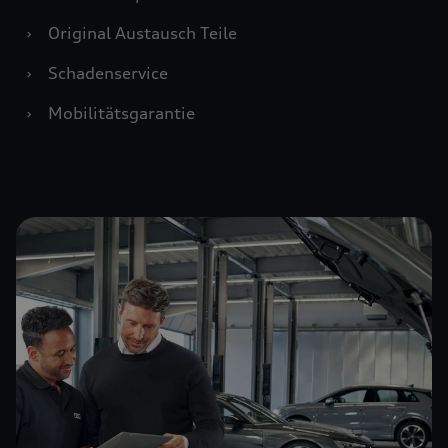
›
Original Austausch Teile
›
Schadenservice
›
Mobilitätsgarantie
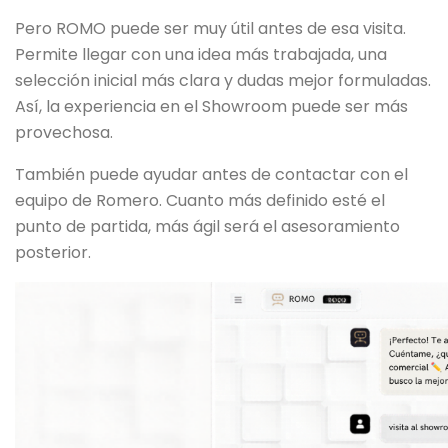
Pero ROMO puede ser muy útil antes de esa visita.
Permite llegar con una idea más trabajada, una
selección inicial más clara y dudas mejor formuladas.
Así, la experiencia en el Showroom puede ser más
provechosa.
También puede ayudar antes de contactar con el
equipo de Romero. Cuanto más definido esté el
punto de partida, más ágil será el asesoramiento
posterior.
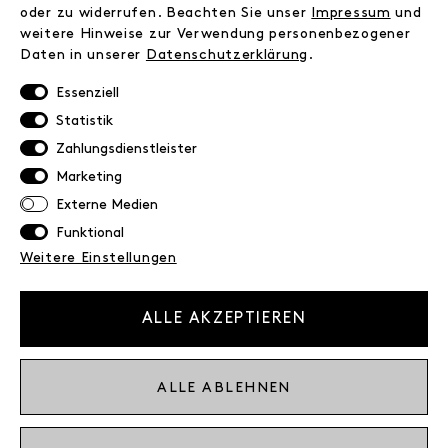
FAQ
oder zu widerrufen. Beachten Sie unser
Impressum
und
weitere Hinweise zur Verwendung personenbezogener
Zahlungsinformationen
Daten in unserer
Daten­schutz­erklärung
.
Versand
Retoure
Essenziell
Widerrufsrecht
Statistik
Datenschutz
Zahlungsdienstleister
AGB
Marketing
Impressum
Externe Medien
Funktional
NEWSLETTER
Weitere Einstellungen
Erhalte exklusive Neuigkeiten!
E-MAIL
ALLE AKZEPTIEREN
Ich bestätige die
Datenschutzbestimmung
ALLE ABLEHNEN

────────────────────────────────────────

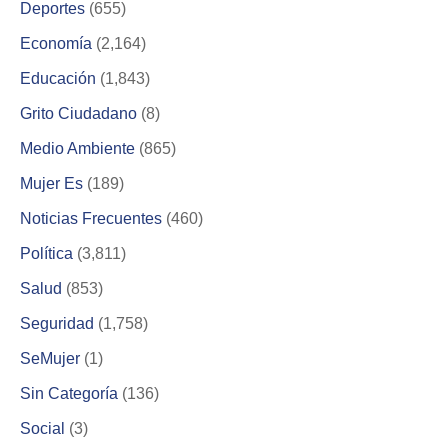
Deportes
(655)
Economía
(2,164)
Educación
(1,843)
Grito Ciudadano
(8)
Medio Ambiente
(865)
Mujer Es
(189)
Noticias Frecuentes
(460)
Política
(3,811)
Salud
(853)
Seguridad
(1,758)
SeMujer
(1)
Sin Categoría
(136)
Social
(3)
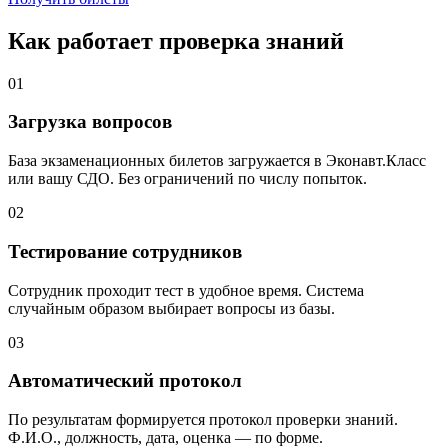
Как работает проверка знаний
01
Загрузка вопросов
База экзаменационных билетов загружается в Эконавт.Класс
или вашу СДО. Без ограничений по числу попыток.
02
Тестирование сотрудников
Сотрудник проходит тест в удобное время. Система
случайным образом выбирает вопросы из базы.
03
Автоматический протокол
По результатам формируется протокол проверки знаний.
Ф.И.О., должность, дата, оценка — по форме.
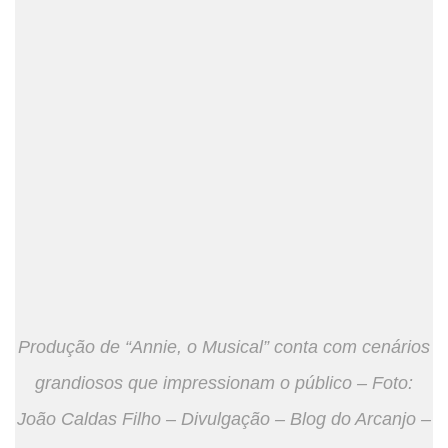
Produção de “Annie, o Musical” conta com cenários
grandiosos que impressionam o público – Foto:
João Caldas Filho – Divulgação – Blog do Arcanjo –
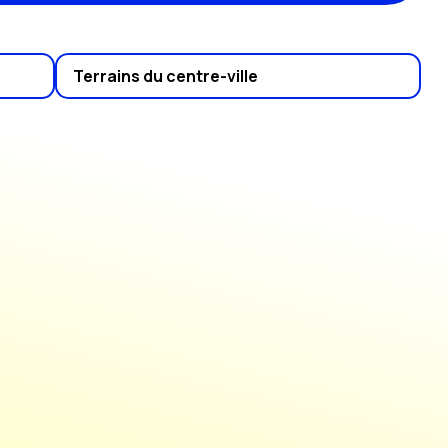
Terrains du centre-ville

────────────────────────────────────────

TASK ITEM
Since only the number is needed, state how many lines of the listing contain the word "знаний".

SOLUTION TO THE EXERCISE
2